Troy Nolan (born September 7, 1986) is an American former professional football player who was a safety in the National Football League (NFL). He played college football for the Arizona State Sun Devils and was selected by the Houston Texans in the seventh round of the 2009 NFL draft.

==Early life==
Nolan attended El Camino Real High School in Woodland Hills, California. Named first-team All-West Valley Conference on defense in 2003 and second-team on offense. Was the Most Valuable Player of the West Valley Conference in 2003. Named second-team All-West Valley Conference on defense in 2003 and first-team on offense Named the El Camino Real High defensive Player of the Year in football in 2003. Captained the football team in 2003. Lettered in football, basketball, track and field and soccer

==College career==

===College of the Canyons===
Nolan graduated the College of the Canyons in Santa Clarita, California in 2005, which went on to the Junior College National Championship.

===Arizona State===
Nolan was forced to redshirt in 2006 after suffering a knee injury in practice with the Arizona State Sun Devils. He returned to the field in 2007, starting all 13 games and leading the team with six interceptions, two of which he returned for a touchdown. Nolan's propensity for making the big play showed up again in 2008, as he intercepted four passes and returned two of them (along with a fumble) to give him five defensive touchdowns in only two seasons of Pac-10 play.

==Professional career==

===Pre-draft===
Nolan ran the 40-yard dash in 4.65 seconds. He had twelve reps in the bench press and had a 31.5-inch vertical leap. He had a broad jump distance of 117 inches, and ran the 3-cone drill in 7.07 seconds. He ran the 20-yard shuttle in 4.3 seconds.

===Houston Texans===
Nolan was selected by the Houston Texans in the seventh round of the 2009 NFL draft. He signed a four-year contract with the Texans on June 11. He was waived/injured on August 18 with a wrist injury, and was subsequently placed on injured reserve.

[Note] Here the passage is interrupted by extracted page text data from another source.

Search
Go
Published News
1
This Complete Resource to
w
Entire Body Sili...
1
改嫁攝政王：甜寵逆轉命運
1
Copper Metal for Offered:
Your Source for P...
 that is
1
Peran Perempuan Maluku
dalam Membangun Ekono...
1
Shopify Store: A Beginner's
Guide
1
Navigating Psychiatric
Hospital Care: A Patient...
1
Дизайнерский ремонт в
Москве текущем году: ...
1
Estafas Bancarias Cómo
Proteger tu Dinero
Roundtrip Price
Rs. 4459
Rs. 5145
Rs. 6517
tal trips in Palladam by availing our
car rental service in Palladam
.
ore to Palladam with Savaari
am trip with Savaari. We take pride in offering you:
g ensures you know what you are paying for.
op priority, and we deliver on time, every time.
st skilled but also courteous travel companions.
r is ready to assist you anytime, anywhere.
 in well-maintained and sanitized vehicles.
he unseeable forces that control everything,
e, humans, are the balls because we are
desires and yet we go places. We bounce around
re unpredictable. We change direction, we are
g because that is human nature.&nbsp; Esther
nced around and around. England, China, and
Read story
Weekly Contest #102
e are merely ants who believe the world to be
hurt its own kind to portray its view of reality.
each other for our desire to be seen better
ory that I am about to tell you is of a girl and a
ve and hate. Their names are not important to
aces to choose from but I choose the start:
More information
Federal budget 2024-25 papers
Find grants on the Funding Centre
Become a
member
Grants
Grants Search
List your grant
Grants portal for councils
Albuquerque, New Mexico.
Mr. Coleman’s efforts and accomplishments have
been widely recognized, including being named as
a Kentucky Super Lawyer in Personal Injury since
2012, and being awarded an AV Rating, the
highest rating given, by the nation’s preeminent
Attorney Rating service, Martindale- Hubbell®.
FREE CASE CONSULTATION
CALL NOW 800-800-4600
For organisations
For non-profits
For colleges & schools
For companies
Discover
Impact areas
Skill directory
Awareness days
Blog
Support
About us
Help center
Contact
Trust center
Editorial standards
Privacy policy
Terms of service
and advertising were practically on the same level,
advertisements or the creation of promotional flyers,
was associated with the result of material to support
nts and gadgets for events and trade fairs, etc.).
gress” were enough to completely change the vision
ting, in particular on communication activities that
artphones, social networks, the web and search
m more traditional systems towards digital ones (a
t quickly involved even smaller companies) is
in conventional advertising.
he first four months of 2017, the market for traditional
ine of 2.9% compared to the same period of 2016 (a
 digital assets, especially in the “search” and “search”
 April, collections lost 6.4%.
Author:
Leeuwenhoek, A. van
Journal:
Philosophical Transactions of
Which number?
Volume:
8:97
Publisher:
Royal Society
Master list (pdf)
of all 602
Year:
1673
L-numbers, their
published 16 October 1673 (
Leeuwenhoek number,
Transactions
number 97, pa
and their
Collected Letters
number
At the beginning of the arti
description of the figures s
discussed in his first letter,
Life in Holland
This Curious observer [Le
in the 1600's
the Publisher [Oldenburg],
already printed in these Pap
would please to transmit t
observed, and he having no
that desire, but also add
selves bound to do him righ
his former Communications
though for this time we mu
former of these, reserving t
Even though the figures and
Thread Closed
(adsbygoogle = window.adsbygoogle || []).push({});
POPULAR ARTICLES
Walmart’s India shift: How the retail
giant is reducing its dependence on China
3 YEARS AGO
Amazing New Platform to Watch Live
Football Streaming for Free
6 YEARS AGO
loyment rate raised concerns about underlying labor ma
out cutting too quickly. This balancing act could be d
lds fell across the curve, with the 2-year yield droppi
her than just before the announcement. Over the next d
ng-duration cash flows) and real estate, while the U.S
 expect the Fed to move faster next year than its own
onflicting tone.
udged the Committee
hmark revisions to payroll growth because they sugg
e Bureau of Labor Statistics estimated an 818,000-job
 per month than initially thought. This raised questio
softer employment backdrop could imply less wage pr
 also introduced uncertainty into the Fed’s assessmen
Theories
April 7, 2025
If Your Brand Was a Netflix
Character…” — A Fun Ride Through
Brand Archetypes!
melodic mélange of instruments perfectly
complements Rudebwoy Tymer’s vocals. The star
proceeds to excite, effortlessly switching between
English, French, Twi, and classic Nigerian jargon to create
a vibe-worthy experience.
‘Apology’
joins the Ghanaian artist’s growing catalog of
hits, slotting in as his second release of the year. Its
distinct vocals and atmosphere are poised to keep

In week 4 of the 2010 NFL season, Nolan made his first career appearance in a regular season game against the Oakland Raiders. He had two interceptions, with the second being a game winner. In week 17, Nolan made his third interception of the season and his first sack.

===Miami Dolphins===
On September 1, 2012, he signed with the Miami Dolphins. He was waived by the Dolphins on September 25, 2012.

===Houston Texans===
Nolan was re-signed by the Texans on October 2, 2012. He was waived by the Texans on November 17, 2012.

===Chicago Bears===
On December 26, 2012, Nolan was signed by the Chicago Bears.

===Tampa Bay Buccaneers===
On July 29, 2013, Nolan signed with the Tampa Bay Buccaneers. Nolan was released on August 5, 2013. On August 10, 2013, Nolan was re-signed by the Buccaneers. On August 26, 2013, he was released by the Buccaneers.